• What the task requires
Say how many of the lines below include the word "down", and write nothing else.

• Dataset extract
###
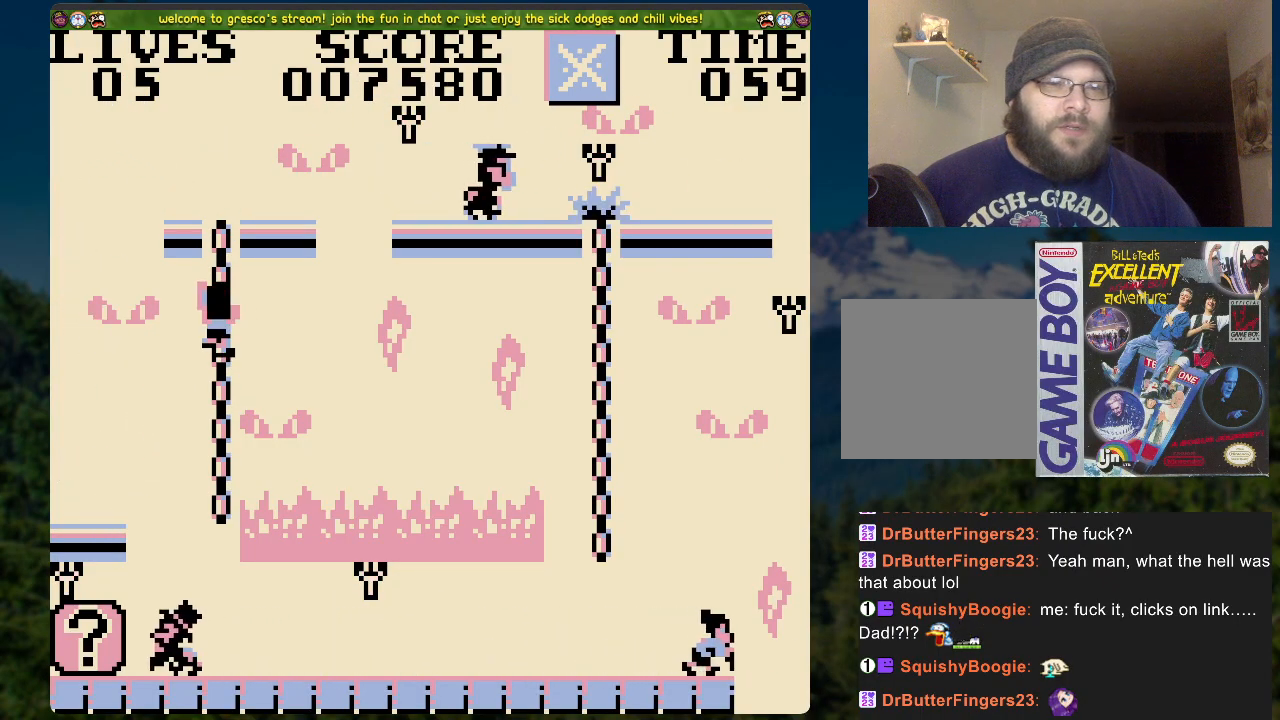
{"buttons": ["DPAD_UP", "DPAD_RIGHT"], "left_stick": "center", "right_stick": "center", "events": [[302, "DPAD_RIGHT", "down"]]}
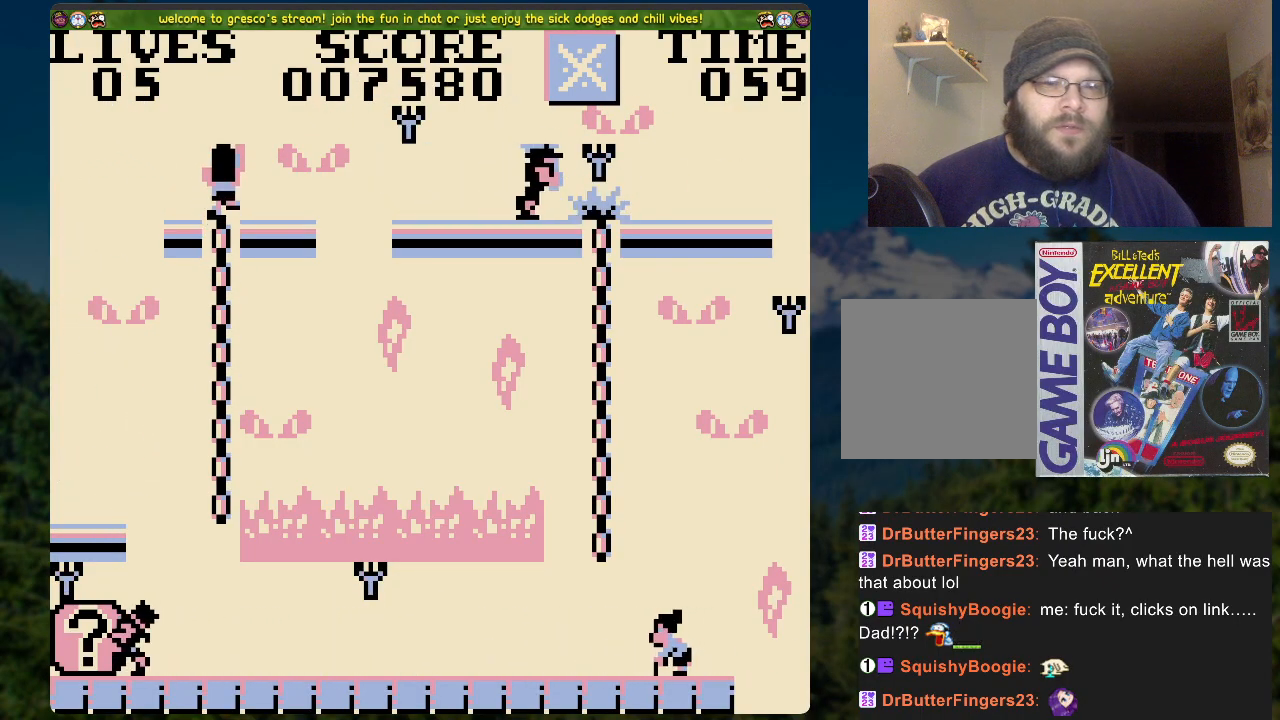
{"buttons": [], "left_stick": "center", "right_stick": "center", "events": [[17, "DPAD_UP", "up"], [51, "DPAD_RIGHT", "up"]]}
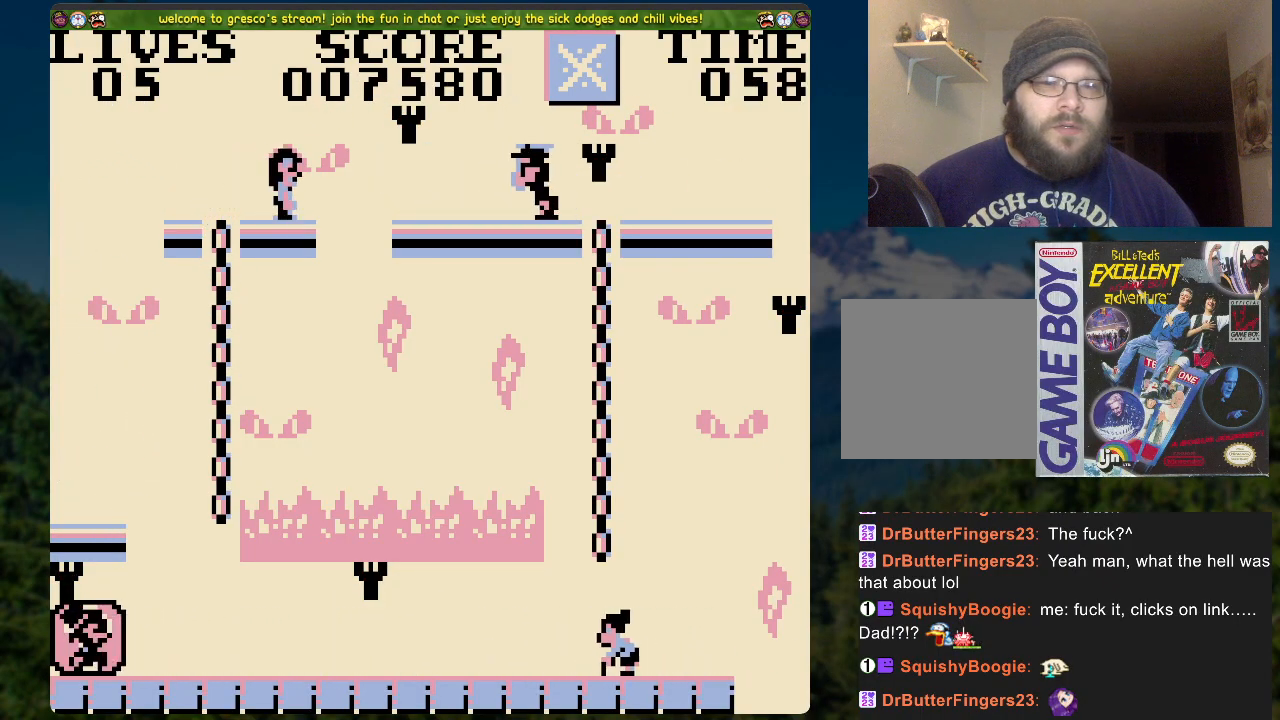
{"buttons": [], "left_stick": "center", "right_stick": "center", "events": [[201, "DPAD_LEFT", "down"], [485, "DPAD_LEFT", "up"]]}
###
• Written solution
2